R. Jacob Moshe Toledano(1880–1960), rabbi and scholar. Toledano's father Judah had immigrated from Morocco. Jacob was born, educated, and ordained in Tiberias. During 1899–1909, his first articles appeared in the Jerusalem Hebrew paper Havazzelet, under the title Hiddushei Torah. They were written in elegant Hebrew and in a scholarly style. Toledano was also interested in ancient manuscripts preserved in the libraries and yeshivot of oriental countries. He conceived the idea of founding a society to publish them and with this aim in mind entered into correspondence with scholars in western countries who encouraged him to implement the project. As a result of the cholera epidemic in Tiberias in 1903, he and his family left the town and settled in Peki'in. During the seven years he lived there he devoted himself to the study of the history of oriental Jewry and its personalities, as well as to the affairs of the Peki'in community, and published his Ner ha-Ma'arav. At the beginning of World War I, together with 700 "French" Jews (of North African descent) from Galilee, he was exiled from Erez Israel to Corsica because of his French citizenship. As the representative of the Alliance IsraMlite Universelle and the French government, he headed the committee of exiles and worked for their material and spiritual benefit. In 1920 he returned to Tiberias and took part in activities to revive communal life in the town; he represented it in 1921 at the rabbinical conference held in Jerusalem to establish the chief rabbinate of Erez Israel. In 1926 he was appointed a member of the Tangier rabbinate, and in 1929 av bet din and deputy chief rabbi of Cairo. In 1933 he was appointed to the similar office in Alexandria, as well as deputy head of the rabbinical court of appeals in Cairo, and in 1937 he became chief rabbi of Alexandria. In 1942 he was elected Sephardi chief rabbi of Tel Aviv-Jaffa, succeeding Ben Zion Ouziel. In 1958, when the religious parties had left the government coalition, he was appointed minister of religious affairs.

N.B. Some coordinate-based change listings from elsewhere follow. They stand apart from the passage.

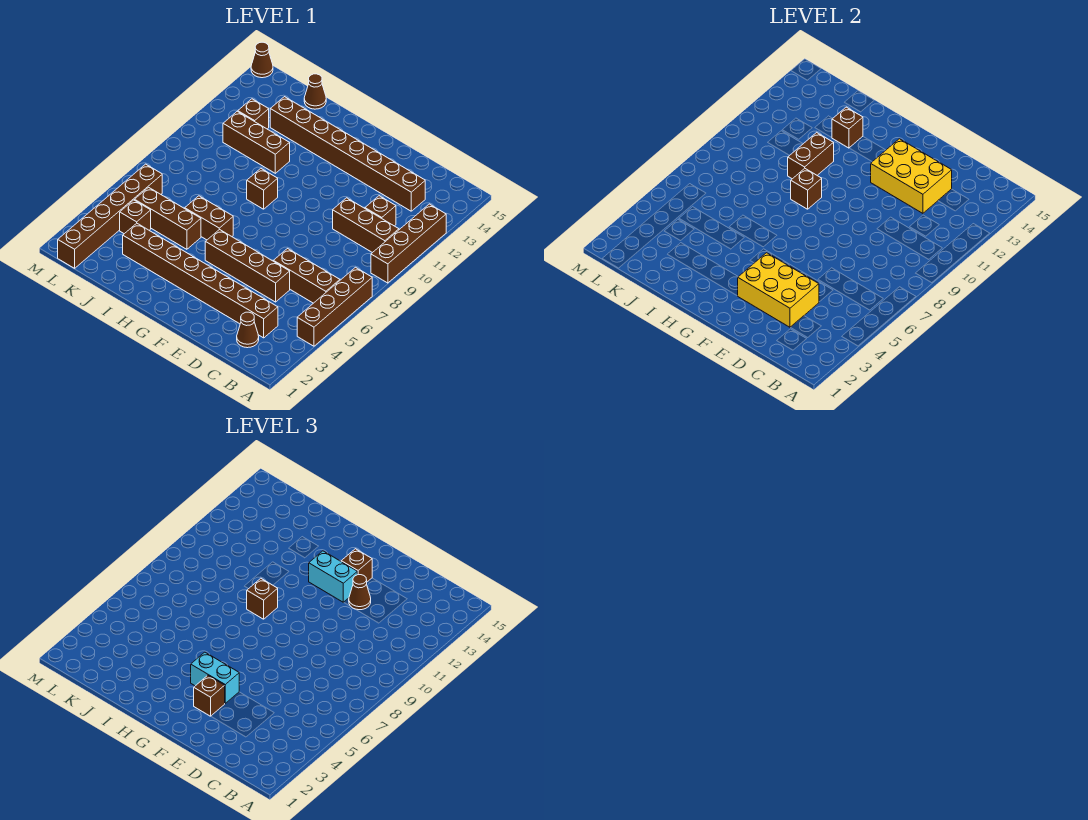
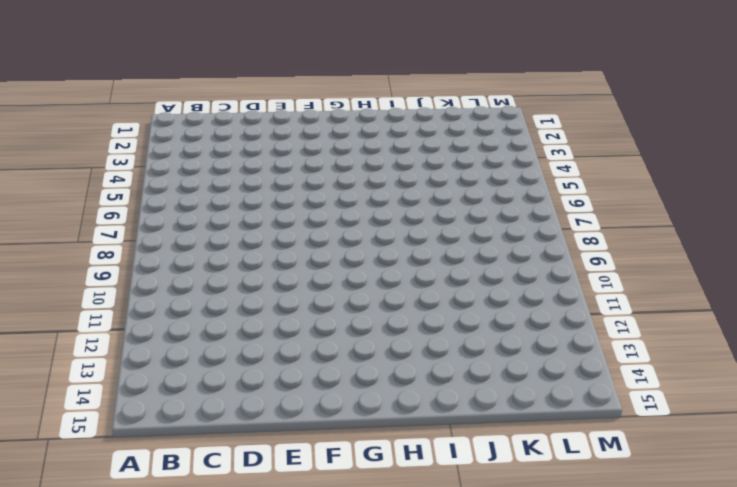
none -> brown brick A4:A7 level 1
none -> brown brick A9:A12 level 1
none -> brown brick B6:D6 level 1

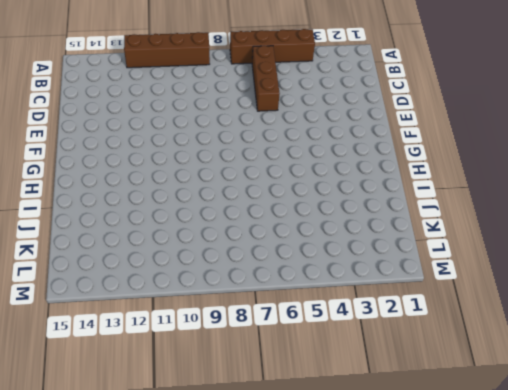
none -> brown brick B10:D10 level 1
none -> brown cone C2 level 1
none -> brown brick C3:J3 level 1

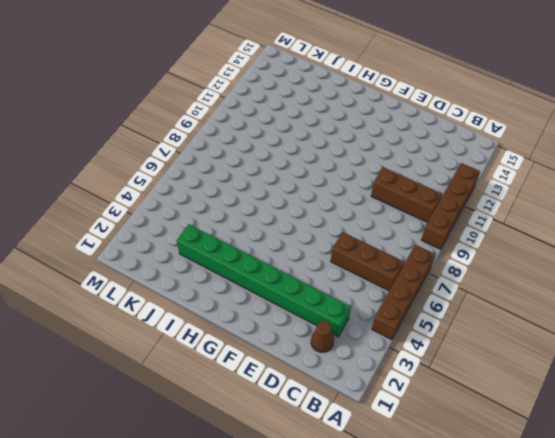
green brick C3:J3 level 1 -> brown brick C3:J3 level 1
none -> brown brick C11 level 1
none -> brown brick C13:J13 level 1
none -> brown brick D5:G5 level 1

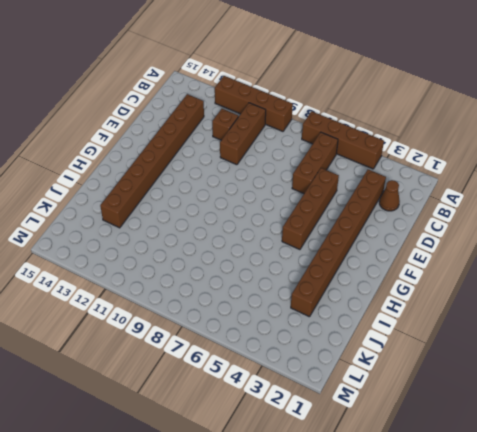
none -> brown brick H6:I6 level 1
none -> brown brick H9 level 1
none -> brown brick I5:K5 level 1

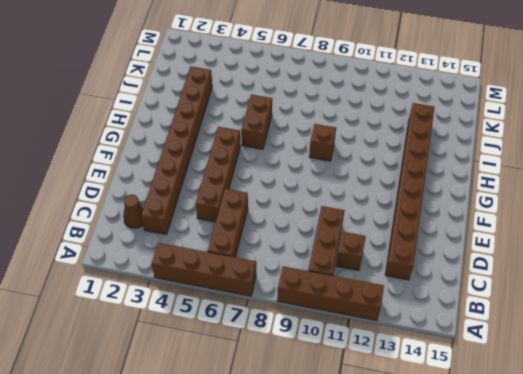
none -> brown brick I5:K5 level 1
none -> brown brick I11:K11 level 1
none -> brown cone J15 level 1

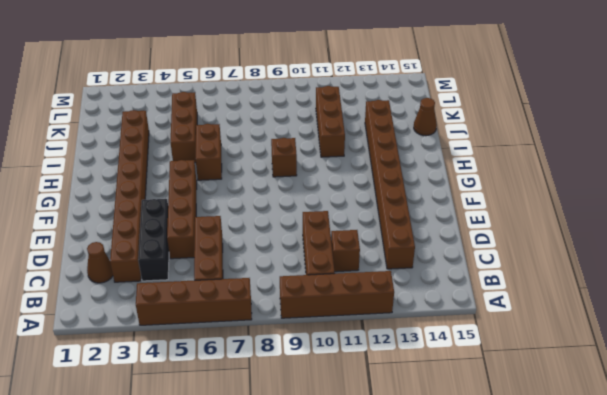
black brick C4:E4 level 1 -> none
none -> brown brick K4 level 1
none -> brown brick K12 level 1
none -> brown brick L1:L6 level 1

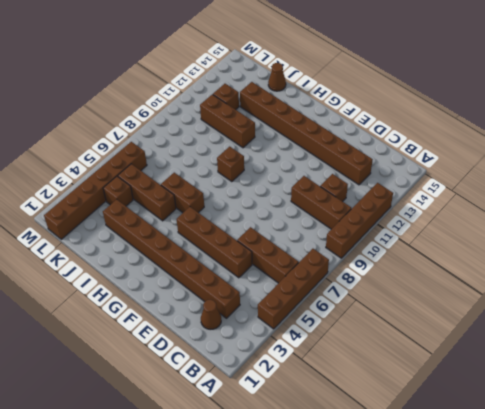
none -> brown cone M15 level 1
none -> yellow brick D3:F4 level 2
none -> yellow brick D12:F13 level 2

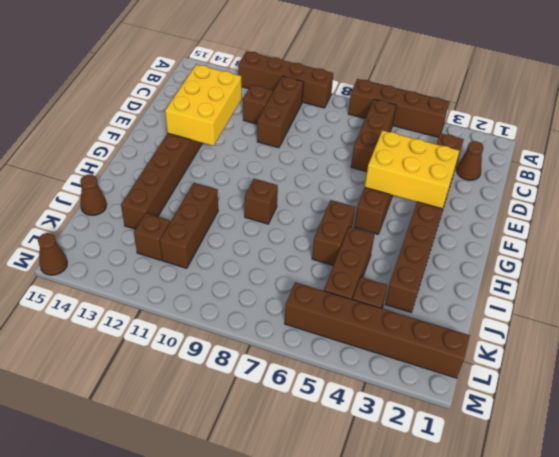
yellow brick E3:F5 level 2 -> yellow brick D3:F4 level 2
none -> brown brick H9 level 2
none -> brown brick I10:I11 level 2
none -> brown brick I13 level 2

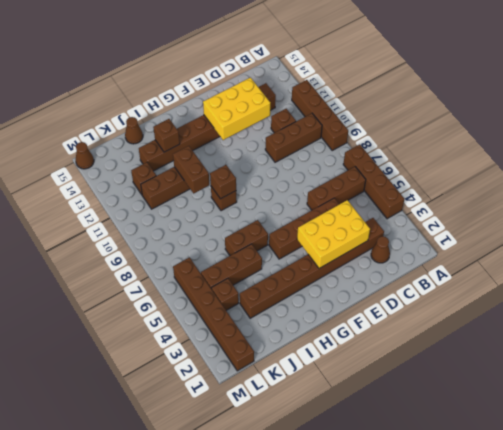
none -> brown cone E12 level 3
none -> brown brick F3 level 3
none -> cyan brick F4:G4 level 3

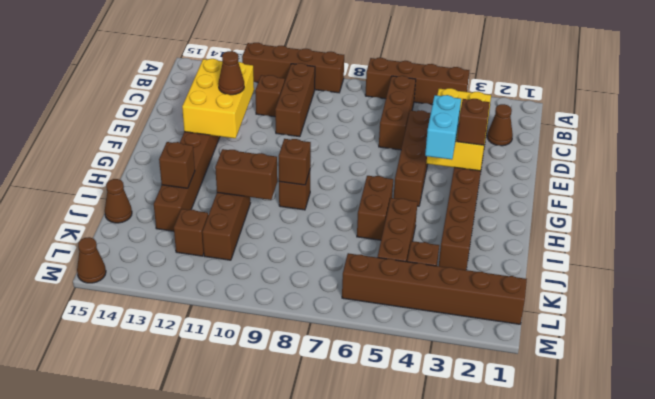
none -> cyan brick F12:G12 level 3
none -> brown brick F13 level 3
none -> brown brick H9 level 3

His other books included Appiryon (Jerusalem, 1905), a bibliography of the supercommentators to Rashi's commentary to the Pentateuch; Yedei Moshe (Safed, 1915), a commentary on the Mishnah Pesahim by Maimonides from a manuscript; Yam ha-Gadol (Cairo, 1931), responsa; Sarid u-Falit (Tel Aviv, 1945), giving passages from manuscripts on ancient works dealing with the Talmud, Jewish scholarship, the history of the settlement in Erez Israel, and bibliography; and Ozar Genazim (1960), a collection of letters on the history of Erez Israel from ancient manuscripts, with introductions and notes.